Parecer do Conselho Federal de Medicina autoriza obstetra que não estiver de plantão a cobrar “por fora” para assistir paciente

O Conselho Federal de Medicina (CFM) liberou a cobrança “por fora” por médicos obstetras vinculados a planos de saúde, pela assistência prestada às pacientes no trabalho de parto até o nascimento da criança. Os convênios cobrem apenas as consultas do pré-natal e pela realização do parto em si. As operadoras consideram o período de acompanhamento que antecede o nascimento da criança como um só procedimento, o do parto, pelo qual remunera os médicos. Esses, por sua vez, não concordam em prestar serviços durante horas e receber apenas pela realização do parto.

Parecer emitido pelo CFM, no último dia 8, assegura que não há impedimento ético para que o profissional combine com a gestante o pagamento dos serviços não cobertos pelo convênio, principalmente a sua presença durante as horas que antecedem o parto e durante o procedimento, desde que ele não esteja de plantão no hospital atendido pelo plano. A posição do CFM a respeito do assunto foi solicitada pela Agência Nacional de Saúde Suplementar (ANS). 

No caso dos partos normais, o serviço de acompanhamento até o nascimento do bebê pode ser de até 10 horas ininterruptas. Por falta de disponibilidade do médico que fez o pré-natal da gestante, sem a devida remuneração, muitos nascimentos ocorrem durante plantões, necessitando de procedimentos de urgência. 

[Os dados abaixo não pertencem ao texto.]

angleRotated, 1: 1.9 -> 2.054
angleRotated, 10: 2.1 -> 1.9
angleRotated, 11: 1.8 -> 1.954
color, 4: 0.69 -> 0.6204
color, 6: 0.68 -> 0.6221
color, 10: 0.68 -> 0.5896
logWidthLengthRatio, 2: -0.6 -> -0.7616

O parecer do CFM autoriza que o médico firme contrato com a paciente, com a fixação de honorários específicos, já na primeira consulta. A gestante deve ser informada de seu direito à cobertura pelo plano de saúde da realização do parto, mas sem a garantia de que ele será realizado pelo obstetra que a assistiu durante o pré-natal. De acordo com o CFM, a cliente pode pedir à operadora do convênio o ressarcimento do valor pago, quando previsto, ou a dedução na declaração do Imposto de Renda como despesa médica.

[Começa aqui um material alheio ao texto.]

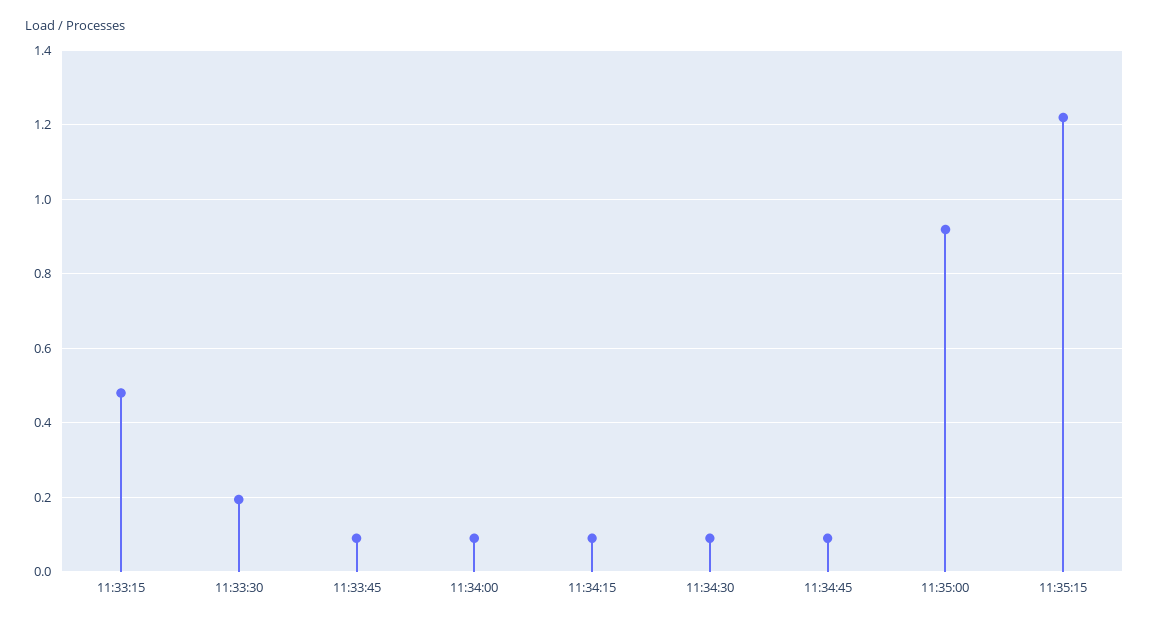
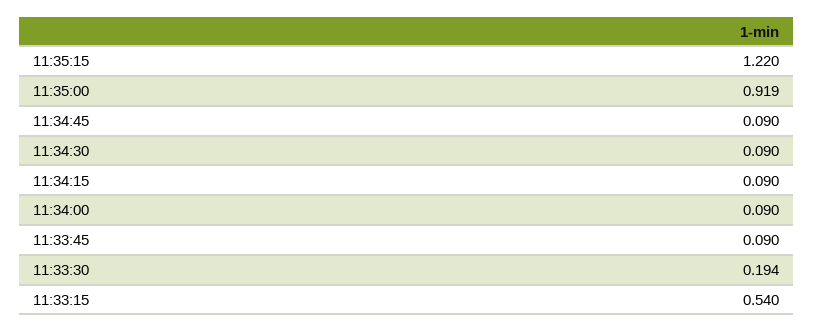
11:33:15: 0.48 -> 0.54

O CFM avalia que esse posicionamento do órgão pode inibir a realização de cesarianas no Brasil, que ocorrem muitas vezes pela impossibilidade de o obstetra que fez o pré-natal estar disponível durante horas por conta da paciente, sem receber por isso. O Brasil é campeão mundial em cesarianas. Conforme dados do Ministério da Saúde, em 2010, elas corresponderam a 82% de todos os partos realizadas na rede privada e coberta pelos planos. Já na rede pública, foram menos, total de 37%, mas acima dos 15% recomendados pela Organização Mundial da Saúde (OMS).

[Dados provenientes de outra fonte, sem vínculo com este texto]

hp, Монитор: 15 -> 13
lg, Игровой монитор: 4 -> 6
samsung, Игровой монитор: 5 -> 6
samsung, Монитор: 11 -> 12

O parecer do CFM deixa claro que a cobrança pelo serviço de acompanhamento não caracteriza dupla cobrança, pois o médico receberá pelo serviço apenas da paciente. O CFM destaca que os conselhos regionais do Paraná, Minas Gerais, Espírito Santo e Rio Grande do Sul já tinham se posicionado a favor da liberação da cobrança dos honorários extras. Em São José do Rio preto (SP), o Procon local firmou um Termo de Ajustamento de Conduta (TAC) com a Associação de Obstetrícia e Ginecologia de São Paulo (Sogesp) legitimando a cobrança.